Kurzbeschreibung auf Amazon:
Schillernd und magisch sind die Erinnerungen an die Sommerferien bei der Großmutter, geheimnisvoll die Geschichten der Tanten. Katharina Hagena erzählt von den Frauen einer Familie, mischt die Schicksale dreier Generationen. Ein Roman über das Erinnern und das Vergessen – bewegend, herrlich komisch und klug. Als Bertha stirbt, erbt Iris das Haus. Nach vielen Jahren steht Iris wieder im alten Haus der Großmutter, wo sie als Kind in den Sommerferien mit ihrer Kusine Verkleiden spielte. Sie streift durch die Zimmer und den Garten, eine aus der Zeit gefallene Welt, in der rote Johannisbeeren über Nacht weiß und als konservierte Tränen eingekocht werden, in der ein Baum gleich zweimal blüht, Dörfer verschwinden und Frauen aus ihren Fingern Funken schütteln. Doch der Garten ist inzwischen verwildert. Nachdem Bertha vom Apfelbaum gefallen war, wurde sie erst zerstreut, dann vergesslich, und schließlich erkannte sie nichts mehr wieder, nicht einmal ihre drei Töchter. Iris bleibt eine Woche allein im Haus. Sie weiß nicht, ob sie es überhaupt behalten will. Sie schwimmt in einem schwarzen See, bekommt Besuch, küsst den Bruder einer früheren Freundin und streicht eine Wand an. Während sie von Zimmer zu Zimmer läuft, tastet sie sich durch ihre eigenen Erinnerungen und ihr eigenes Vergessen: Was tat ihr Großvater wirklich, bevor er in den Krieg ging? Welche Männer liebten Berthas Töchter? Wer aß seinen Apfel mitsamt den Kernen?

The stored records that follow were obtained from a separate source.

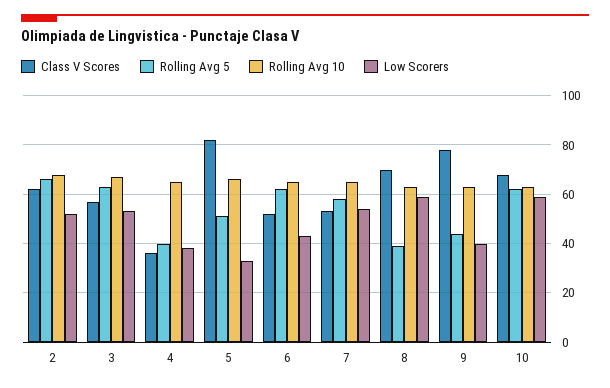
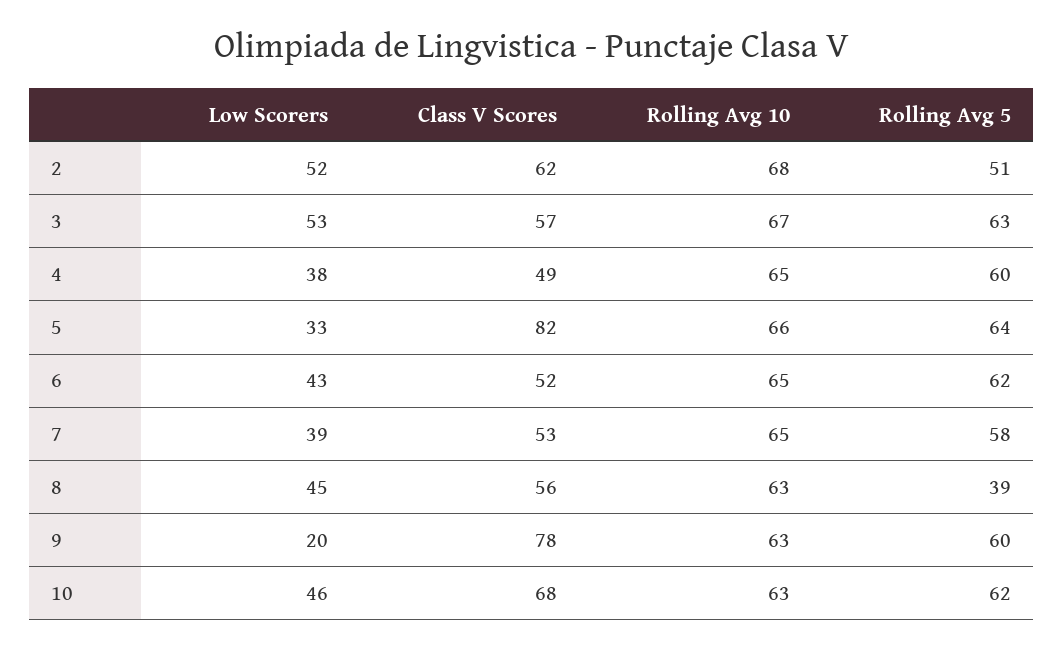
  {
    "Class V Scores": {
      "2": 62,
      "3": 57,
-     "4": 35,
+     "4": 49,
      "5": 82,
      "6": 52,
      "7": 53,
-     "8": 70,
+     "8": 56,
      "9": 78,
      "10": 68
    },
    "Rolling Avg 5": {
-     "2": 65,
+     "2": 51,
      "3": 63,
-     "4": 40,
+     "4": 60,
-     "5": 50,
+     "5": 64,
      "6": 62,
      "7": 58,
      "8": 39,
-     "9": 45,
+     "9": 60,
      "10": 62
    },
    "Rolling Avg 10": {
      "2": 68,
      "3": 67,
      "4": 65,
      "5": 66,
      "6": 65,
      "7": 65,
      "8": 63,
      "9": 63,
      "10": 63
    },
    "Low Scorers": {
      "2": 52,
      "3": 53,
      "4": 38,
      "5": 33,
      "6": 43,
-     "7": 55,
+     "7": 39,
-     "8": 60,
+     "8": 45,
-     "9": 40,
+     "9": 20,
-     "10": 60
+     "10": 46
    }
  }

Schließlich gelangt Iris zu jener Nacht, in der ihre Kusine Rosmarie den Unfall hatte: Was machte Rosmarie auf dem Dach des Wintergartens? Und wollte sie Iris noch etwas sagen? Iris ahnt, dass es verschiedene Spielarten des Vergessens gibt. Und das Erinnern ist nur eine davon.

Eigene Rezension:
Bertha, die Großmutter von Iris ist tot und ihre Aufgabe ist es, sich nun um den Nachlass zu kümmern. Natürlich bleibt es da nicht aus, dass die Bibliothekarin sich an die ein oder andere Geschichte aus der Kindheit und Jugend erinnert. Denn mit dem Haus, dass ihr Erbe darstellt, verbindet sie ihre komplette Vergangenheit. Und so nach und nach ist alles wieder da. Wie wundervoll waren die Sommer, die sie dort verbracht hat. Doch es geht nicht nur um geschehenes aufzuarbeiten und mit dem Tod der Großmutter zurechtzukommen und um Erinnerungen, sonder auch um die Entscheidung, was mit dem geliebten Haus passieren soll. Bringt Iris es wirklich fertig das Haus verkaufen und somit ihre einst glückliche Kindheit in Vergessenheit geraten zu lassen?

Katharina Hagena hat hier einen Roman geschrieben, der zwar nicht sehr lang ist, aber man doch seine Zeit braucht um durch das Buch zu kommen. Denn jedes Wort ist ein Genuß und es wäre zu schade die Geschichte einfach zu verschlingen, ohne sich auf die Gedanken der Protagonistin einzulassen.

Der Leser wird nicht nur nachdenklich gestimmt, sondern kommt nicht umhin auch mal über die Jugend zu schmunzeln. Außerdem treffen in diesem Schmöker gleich drei Generationen zusammen, die unwiderruflich miteinander unglaublich viele Erlebnisse teilen und eine gemeinsame Vergangenheit und vielleicht auch Zukunft haben.
Dabei ist man von Anfang an richtig schnell in der Geschichte, ohne sich lang einlesen zu müssen. Und dabei möchte man noch soviel mehr aus dem Leben von Iris, ihrer Familie und deren gemeinsamer Zeit in dem Sommerhaus der Großmutter erfahren.

Bei „Der Geschmack von Apfelkernen“ handelt es sich um ein wundervoll nachdenklich stimmenden Buch über die Vergangenheit und über die Zukunft. Man beginnt über die eigene Generation und über die Familie nachzudenken. Die Geschichte schmeckt tatsächlich nach Apfelkernen und ruft eine Spätsommerstimmung hervor. Ein toller Lesespaß auch wenn das Vergnügen aufgrund der Länge leider sehr kurz ist. Dennoch ein Familienroman ganz nach meinem Geschmack.